São Paulo registra 23 casos de sarampo e convoca população a se vacinar
A Secretaria da Saúde do Estado de São Paulo confirmou 23 casos de sarampo, com distribuição concentrada na capital e ocorrências em cidades da Grande São Paulo.
Vinte dos registros foram notificados na capital, dois em São Bernardo do Campo e um em Guarulhos, e a investigação aponta que dois casos são importados, enquanto os demais estão relacionados a esses eventos iniciais.
Dos 23 pacientes confirmados, 16 não apresentavam histórico de vacinação ou tinham esquema vacinal incompleto, segundo dados oficiais do estado.
A Secretaria convoca residentes da capital, de Guarulhos e de São Bernardo do Campo com idade entre 6 meses e 59 anos a procurar uma Unidade Básica de Saúde e receber a vacina contra o sarampo, independentemente do histórico vacinal, desde que não apresentem contraindicações.
A vacinação indiscriminada foi adotada nessas localidades por conta do risco de disseminação, conforme orientação do Centro de Vigilância Epidemiológica do Estado de São Paulo Prof Alexandre Vranjac.
Para os demais municípios do estado a recomendação é intensificar ações de vacinação, verificando a situação vacinal da população, promovendo busca ativa e atualizando doses em atraso conforme a idade e o Calendário Nacional de Vacinação.
Transmissão e risco
O vice-presidente da Sociedade Brasileira de Imunizações Renato Kfouri explica a facilidade de contágio do vírus no ambiente.
“Inclusive depois que o infectado deixa o ambiente, é possível infectar outras pessoas, ou seja, não há necessidade de um contato próximo para que essa transmissão ocorra.”
O especialista acrescenta que a circulação do vírus precede muitas vezes o aparecimento de sintomas, o que dificulta o isolamento precoce de casos.
“Aliado a isso, a transmissão se dá mesmo antes de o indivíduo manifestar sintomas. Antes de saber que está com sarampo, ele já é um potencial transmissor”
Kfouri chama atenção para o potencial de amplificação da doença entre não vacinados e destaca o papel da imunização no controle epidemiológico.
“Um caso de infecção pode se traduzir em 16 a 18 casos da doença quando de pessoas que não tomaram a vacina.”
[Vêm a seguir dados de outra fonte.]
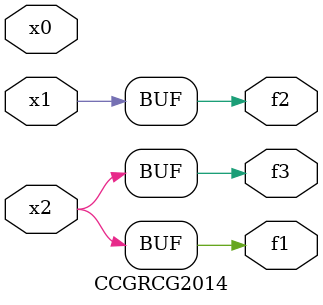
<source format=v>
module CCGRCG2014(
	input x0, x1, x2,
	output f1, f2, f3
);
	assign f1 = x2;
	assign f2 = x1;
	assign f3 = x2;
endmodule

</source>
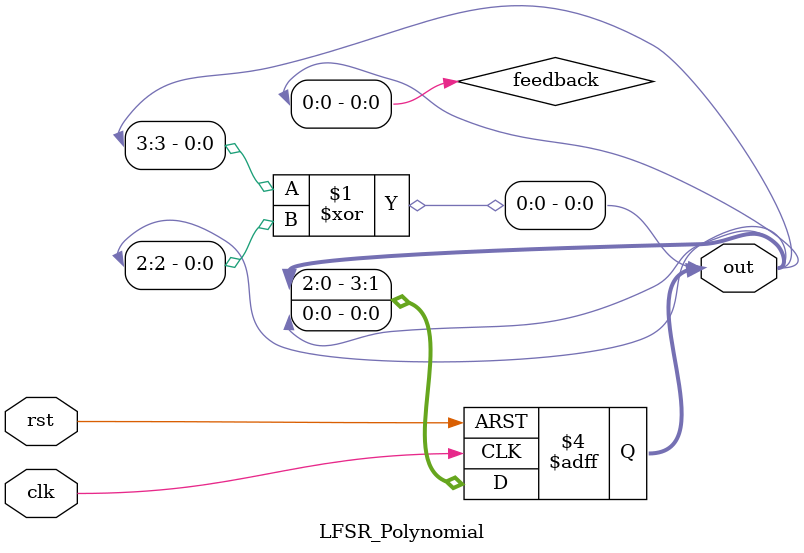
<source format=v>
`timescale 1ns / 1ps


module LFSR_Polynomial(clk,rst,out); 
  output reg [3:0]out;
  input clk, rst;
        
  wire feedback;
  assign feedback = out[3] ^ out[2];
  
  always@(*)
  out[0]=feedback;

always @(posedge clk, posedge rst)
  begin
    if (rst) begin
      out[3] = 1'b1;
      out[2] = 1'b1;
      out[1] = 1'b1;
      out[0] = 1'b1;
      end
    else
      out = {out[2:0],feedback};
  end
endmodule

</source>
Ele ressalta os pilares necessários para enfrentar surtos e lamenta que o Brasil ainda não alcance metas ideais de cobertura.
“Controlar o sarampo exige ações vigorosas em dois pilares: coberturas vacinais elevadas em toda a população, não só as crianças, acima de 95% é o ideal. O Brasil não atingiu ainda essa meta; e vigilância de casos suspeitos.”
Complicações e imunidade
Além de febre e erupção cutânea, o sarampo pode evoluir para complicações como encefalite, pneumonia e amnésia imunológica, aumentando a suscetibilidade a outras infecções.
Sobre esse efeito no sistema imune, Kfouri alertou para as consequências após a infecção.
“Depois que o indivíduo adquire sarampo, muitas vezes ele permanece deprimido do seu sistema imunológico, facilitando outras infecções”
As autoridades de saúde mantêm a orientação para que a população procurada pelos locais indicados busque a imunização nas UBS e que os municípios reforcem a vigilância e a atualização vacinal.